Things started to go downhill and he became more distant - and as a result - so did I. I entertained the possibility that he'd met someone local etc... and wasn't naive to the possible reasons things were changing.
I think he just started to lose interest. We broke up a few weeks ago after I had had enough of feeling like I was the only one making an effort - and expressed that 'we don't have to do this'. He said he just 'felt weird and disconnected' about out relationship and generally just 'not connected enough'.
Yes, he gave me a list of positive reasons too as to why he felt we were good for each other, but let's be real - the relationship was ending - and sure enough; it did. Neither of us were surprised/taken aback by it ending.
Anyway, I have now been offered a job in NY. Literally happened this week. No, I wasn't even looking to move to NY - nor did we ever talk about me moving to his city - or vice versa, but I was offered a role within the parent company of my work.
I haven't spoken to him in a few weeks - so have no mentioned the latest update to him.
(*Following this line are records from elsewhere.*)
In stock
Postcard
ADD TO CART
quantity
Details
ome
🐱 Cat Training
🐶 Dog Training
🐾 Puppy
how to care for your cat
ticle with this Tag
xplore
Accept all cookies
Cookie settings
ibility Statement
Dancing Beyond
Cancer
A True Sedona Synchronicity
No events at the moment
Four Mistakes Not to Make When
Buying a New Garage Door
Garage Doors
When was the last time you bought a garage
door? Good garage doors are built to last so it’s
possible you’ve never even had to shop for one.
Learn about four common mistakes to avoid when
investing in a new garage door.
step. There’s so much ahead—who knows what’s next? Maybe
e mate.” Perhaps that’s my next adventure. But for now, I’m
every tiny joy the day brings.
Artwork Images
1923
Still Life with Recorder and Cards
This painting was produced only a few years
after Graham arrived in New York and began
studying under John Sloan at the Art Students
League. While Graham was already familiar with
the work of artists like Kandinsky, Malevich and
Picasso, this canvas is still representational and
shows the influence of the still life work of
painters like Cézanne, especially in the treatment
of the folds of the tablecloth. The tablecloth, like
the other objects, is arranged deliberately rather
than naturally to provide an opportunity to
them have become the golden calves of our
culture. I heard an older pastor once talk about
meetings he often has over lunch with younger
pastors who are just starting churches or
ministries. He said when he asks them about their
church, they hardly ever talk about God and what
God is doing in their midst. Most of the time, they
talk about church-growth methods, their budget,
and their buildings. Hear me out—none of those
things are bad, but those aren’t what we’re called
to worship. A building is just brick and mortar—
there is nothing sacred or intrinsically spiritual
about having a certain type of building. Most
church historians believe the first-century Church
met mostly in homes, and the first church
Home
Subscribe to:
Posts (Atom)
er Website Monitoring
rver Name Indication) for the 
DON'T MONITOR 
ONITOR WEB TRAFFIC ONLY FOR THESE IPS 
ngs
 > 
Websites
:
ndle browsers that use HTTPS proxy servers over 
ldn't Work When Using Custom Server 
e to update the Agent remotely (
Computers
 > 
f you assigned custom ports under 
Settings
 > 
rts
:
Truth is; I'm not sure what to do. I have lived in many different cities throughout my life and NY has actually been one of them in the past. I have my own set of friends there/usual spots etc.. so I'm grateful for that.
Bear in mind; I haven't said yes to the job.
I'd love to have a shot at the relationship in the same city - as that was our biggest obstacle, but surely if he was THAT interested; we could have made it work...? Shall we just leave it be? Hell, should we assume he's moved on with his life. Yes, we broke up very recently, but there cracks were starting to show a few weeks prior to our break up.
I'm a VERY logical person, so this is almost a new territory for me. I have a bad habit of taking emotions out of decisions I make - but my God, I'm struggling with this one...
Please help/advise. It'd be very much appreciated.